The global pandemic caused by Covid-19 has forced populations into “social distancing” measures and economies into complete shutdowns (save essential services). To continue operations, businesses have asked their employees to work from home and move their communications online.
Unless you are a professional in an essential service; your organisation has probably requested that you work remotely. Remote working is effective beyond “flattening the curve” and keeping workers safe, it helps transform businesses into more resilient and adaptive organisations for a digital age.
It is difficult to navigate this new digitised workspace and it will take adaptation from all of us to meet this unique challenge. Here is some advice to make your adjustment easier:
Turning your job into remote work
This is a huge shift for all those involved to move their business’s operations online. Companies need to decide how they will function online, IT departments must manage those digital infrastructures and remote workers must shift their jobs to their homes.
- Organise a distinct and effective work area and have the items you use most within reach.
- Make sure to charge your laptop and phone overnight.
- Have good WIFI and all the needed tools and software.
- Create a to-do list (every night) of all the tasks you have to complete the next day.
- On Mondays, create a list of all the personal and professional work you want to accomplish for that week.
Adjusting to your new environment
Adjusting means that we all need to turn – at least, part of – our homes into a new work space with the access, tools and comfort we expect from our regular offices. This means having a designated work space, not wearing sweatpants and having needed equipment and resources nearby.
- Create distinct work and personal environments. Avoid blurring lines between personal spaces (like your bedroom) and work spaces (like your desk and computer).
- Try to create physical boundaries and general rules; don’t underestimate how distracting children, pets and household chores can be.
- Avoid social media and the news as much as possible in the day.
- Take care of yourself: sleep enough, get dressed, eat well and stay active.
Digitising workplaces, maintaining communication and connecting with co-workers
The impact of Covid-19 has ensured that our workplaces and working relationships will never be the same again. There have been positives shown by our ability to evolve in a matter of weeks, but we still need to communicate or interact as much as – or more than – before “self-isolation”.
- Schedule regular check-in meetings with your manager and team to stay up-to-date. Use tools like Slack and WhatsApp, Microsoft Teams and Zoom.
- Understand and download all the software your company is using.
- Store work-related files, reference materials and supplies in your new work space or online.
- Tools such as Dropbox, Evernote, Google Drive or Microsoft One Drive can help you go paperless or your co-workers without printers.
Using the right technology, tools and apps
Investing in equipment that will help you perform your job as capably and efficiently as you did in the office should be a goal for all of us. Since most of the work is online, the communication is via video calling and our access to tools is limited to our homes – we need to consider our hardware and software requirements, carefully,
- Make sure that your workspace has good lighting, a posture-supporting chair and great wi-fi.
- Work is done on your computer and it is transferred via the Internet, you should have the bandwidth, security, reliability and backup systems you required.
- Make use of external hard drives, VPNs and direct Internet lines.
- Consider software and online tools available, such as Microsoft Teams, Zoom and Skype for virtual meetings (and keep those video backgrounds clean).
- Your phone or computer can provide solid AV clarity, but a simple headset or earphones can greatly improve that audio quality.
- Make use of FaceTime or WhatsApp video and voice chats to keep up with individuals and save on airtime.
Building routines, schedules, discipline and good habits
Remote workers can fall into the trap of feeling like they must over-deliver when working from home.

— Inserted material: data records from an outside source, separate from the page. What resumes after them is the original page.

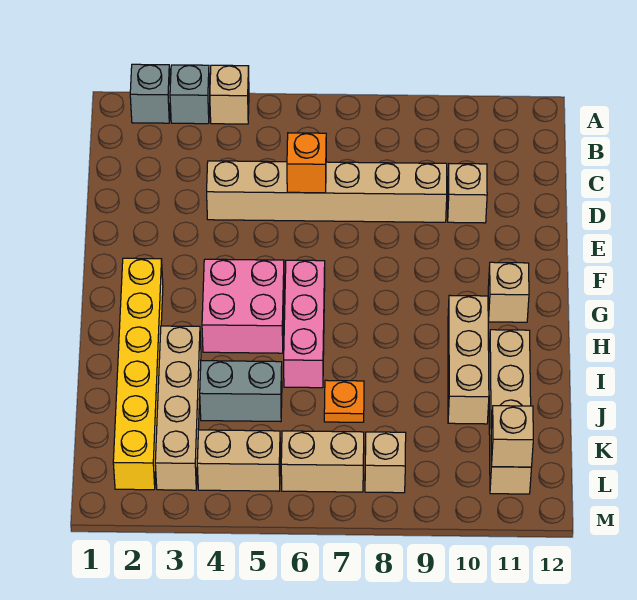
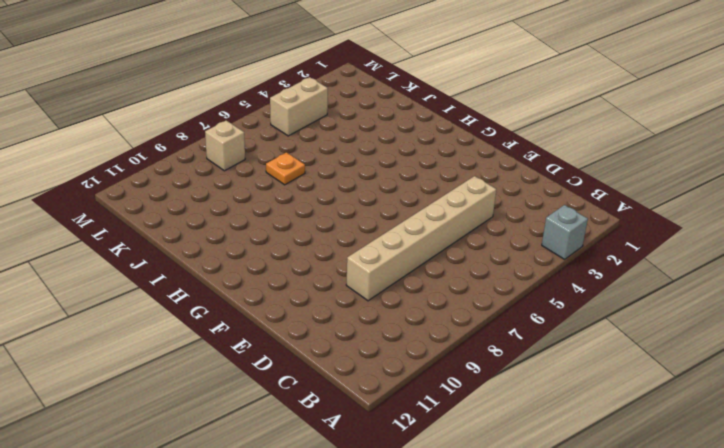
none -> grey brick A2 level 1
none -> tan brick A4 level 1
none -> tan brick D10 level 1

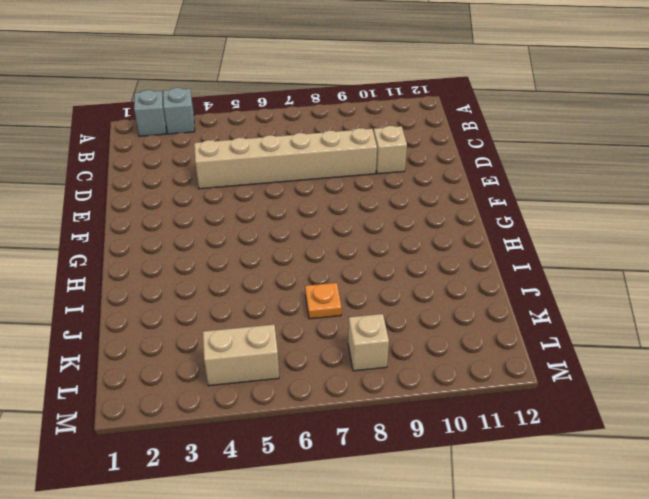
none -> tan brick A4 level 1
none -> yellow brick G2:L2 level 1
none -> pink brick G4:H5 level 1

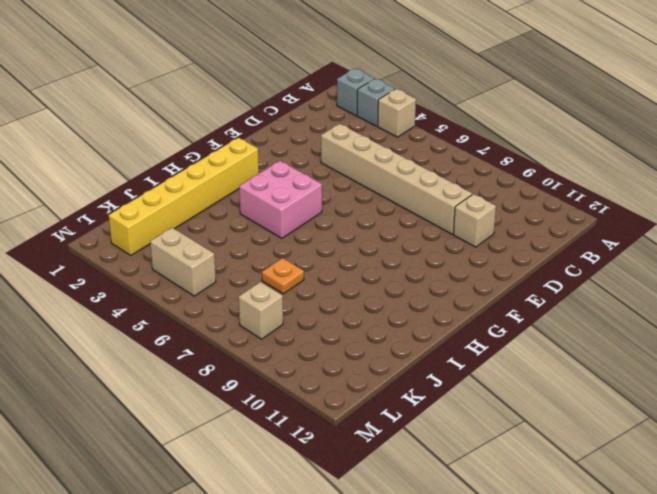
none -> pink brick G6:I6 level 1
none -> tan brick G11 level 1
none -> tan brick H10:J10 level 1

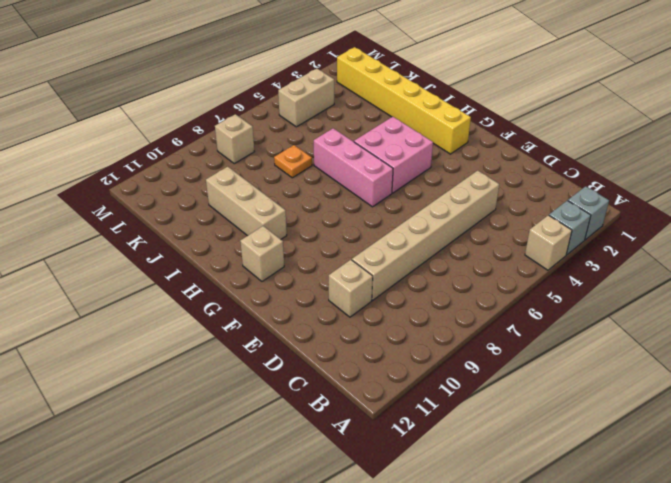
none -> tan brick I3:L3 level 1
none -> tan brick I11:L11 level 1
none -> grey brick J4:J5 level 1

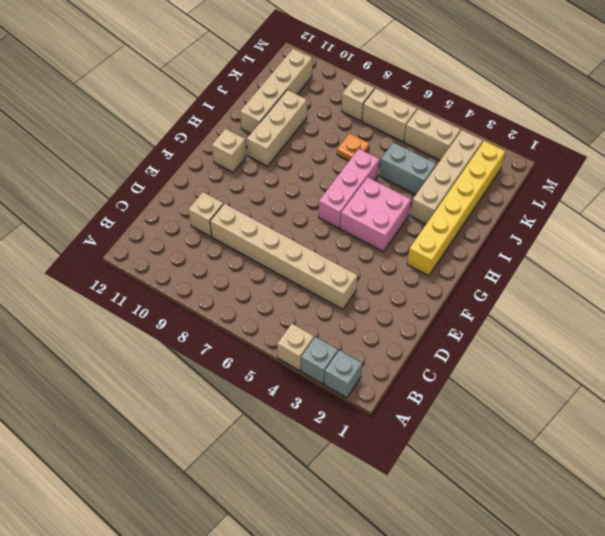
none -> orange brick D6 level 2
none -> tan brick L11 level 2

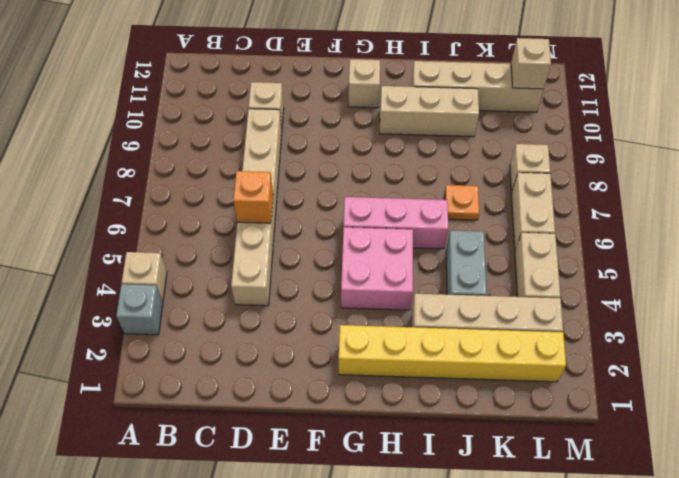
none -> grey brick A2 level 1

You do not need to do any more than the usual and it is important to keep from overwhelming yourself. Planning out your days, taking breaks after completing tasks and getting enough sleep will help manage your workload and stress will help maintain a healthy work-life balance.
- Set your work schedule and stick to it.
- Get into a daily routine and start creating good habits from your home.
- Take lunch or have a coffee break to recharge your batteries.
- We cannot go to the gym, but take the time to exercise and stay active.
- Practise regular handwashing and carry hand sanitiser and a facemask whenever you leave the house.
- Implement “social distancing”, but maintain your closeness with your friends and family via the Internet and video calling.
- Get enough sleep, eat well and take care of yourself.
Working from home is our new reality for the foreseeable future. It is vital to create an environment with all the supplies you need and comfort you should always feel at home. Be kind to yourself and to those around you. Family, friends, bosses and co-workers are all struggling to adjust to this reality and we all deserve the space and time to figure out what works best for us.